### WHAT THE TASK REQUIRES
In the records below, tally the lines that contain the word "Address" and give only that number.
(Beginning of SOURCE INFORMATION)
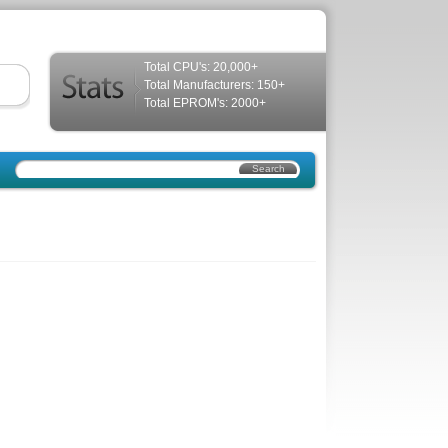
Total CPU's: 20,000+
Total Manufacturers: 150+
Total EPROM's: 2000+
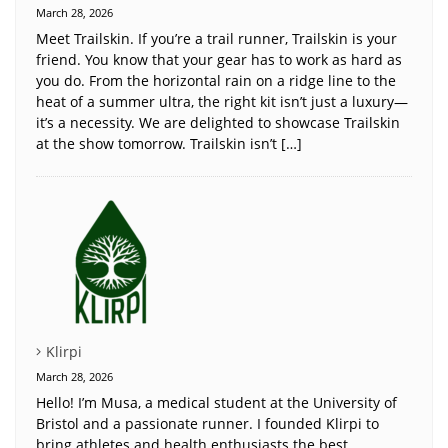
March 28, 2026
Meet Trailskin. If you’re a trail runner, Trailskin is your
friend. You know that your gear has to work as hard as
you do. From the horizontal rain on a ridge line to the
heat of a summer ultra, the right kit isn’t just a luxury—
it’s a necessity. We are delighted to showcase Trailskin
at the show tomorrow. Trailskin isn’t […]
Klirpi
March 28, 2026
Hello! I’m Musa, a medical student at the University of
Bristol and a passionate runner. I founded Klirpi to
bring athletes and health enthusiasts the best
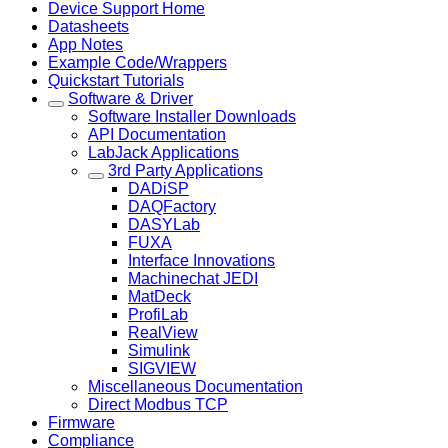
Device Support Home
Datasheets
App Notes
Example Code/Wrappers
Quickstart Tutorials
Software & Driver
Software Installer Downloads
API Documentation
LabJack Applications
3rd Party Applications
DADiSP
DAQFactory
DASYLab
FUXA
Interface Innovations
Machinechat JEDI
MatDeck
ProfiLab
RealView
Simulink
SIGVIEW
Miscellaneous Documentation
Direct Modbus TCP
Firmware
Compliance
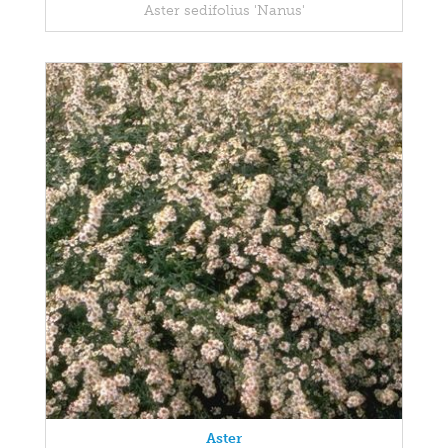
Aster sedifolius 'Nanus'
Aster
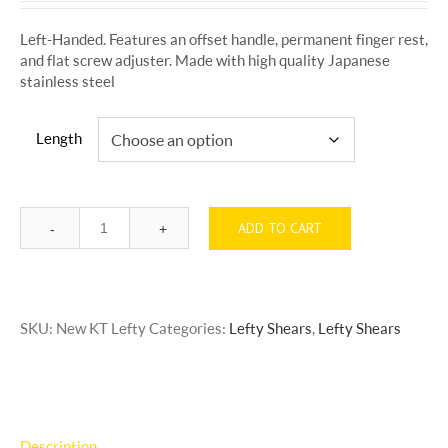
$295.00
Left-Handed. Features an offset handle, permanent finger rest,
through
and flat screw adjuster. Made with high quality Japanese
$365.00
stainless steel
Length
ADD TO CART
Quantity
SKU:
New KT Lefty
Categories:
Lefty Shears
,
Lefty Shears
Description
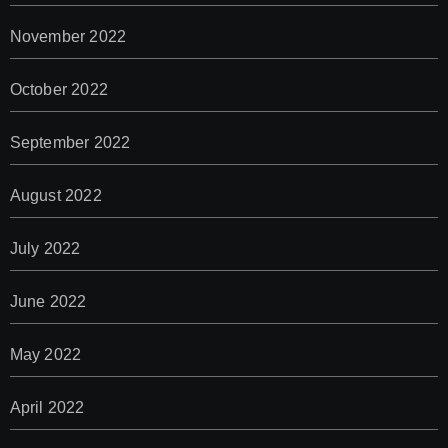
November 2022
October 2022
September 2022
August 2022
July 2022
June 2022
May 2022
April 2022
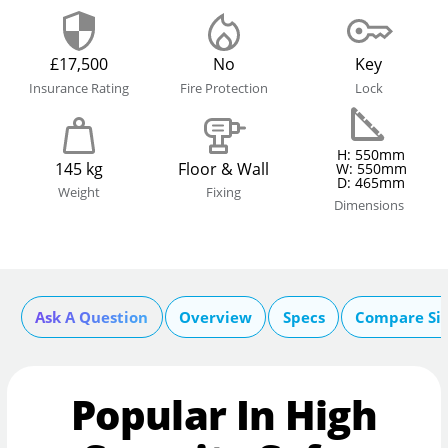
£17,500
No
Key
Insurance Rating
Fire Protection
Lock
H: 550mm
145 kg
Floor & Wall
W: 550mm
D: 465mm
Weight
Fixing
Dimensions
Ask A Question
Overview
Specs
Compare Si
Popular In High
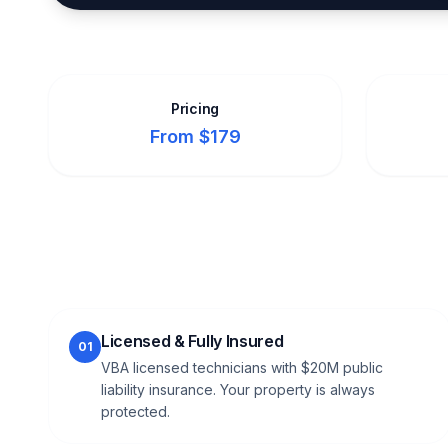
Pricing
From $179
Licensed & Fully Insured
01
VBA licensed technicians with $20M public
liability insurance. Your property is always
protected.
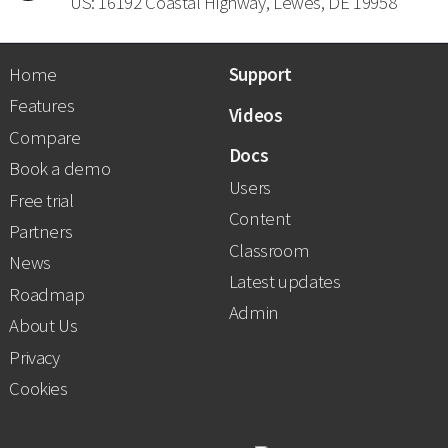
US: 16192 Coastal Highway, Lewes, DE 19958
Home
Support
Features
Videos
Compare
Docs
Book a demo
Users
Free trial
Content
Partners
Classroom
News
Latest updates
Roadmap
Admin
About Us
Privacy
Cookies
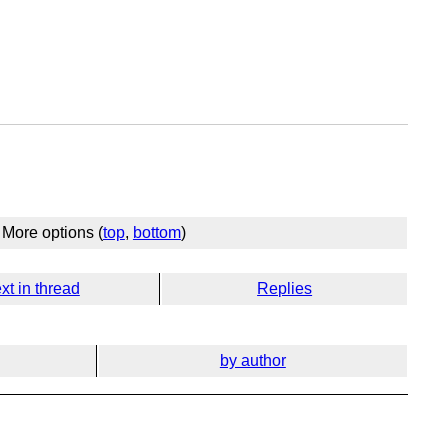
More options (
top
,
bottom
)
xt in thread
Replies
by author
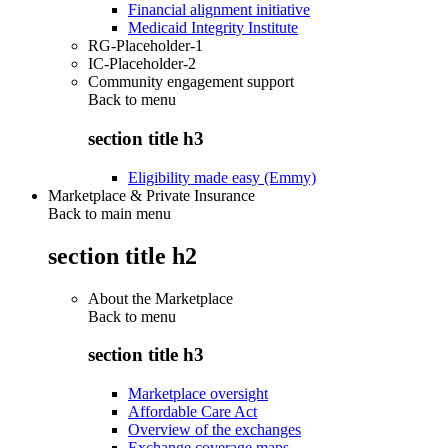
Financial alignment initiative
Medicaid Integrity Institute
RG-Placeholder-1
IC-Placeholder-2
Community engagement support
Back to
menu
section title h3
Eligibility made easy (Emmy)
Marketplace & Private Insurance
Back to main menu
section title h2
About the Marketplace
Back to
menu
section title h3
Marketplace oversight
Affordable Care Act
Overview of the exchanges
Exchange coverage maps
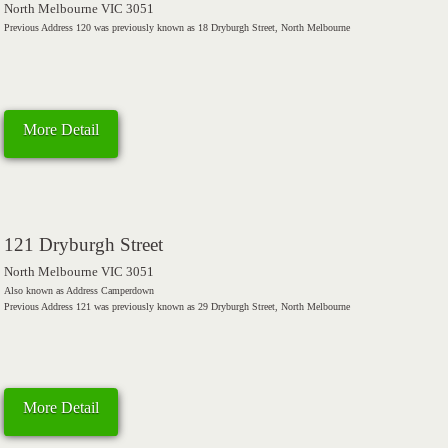
North Melbourne VIC 3051
Previous Address 120 was previously known as 18 Dryburgh Street, North Melbourne
More Detail
121 Dryburgh Street
North Melbourne VIC 3051
Also known as Address Camperdown
Previous Address 121 was previously known as 29 Dryburgh Street, North Melbourne
More Detail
(End of SOURCE INFORMATION)
### THE COMPLETED TASK
3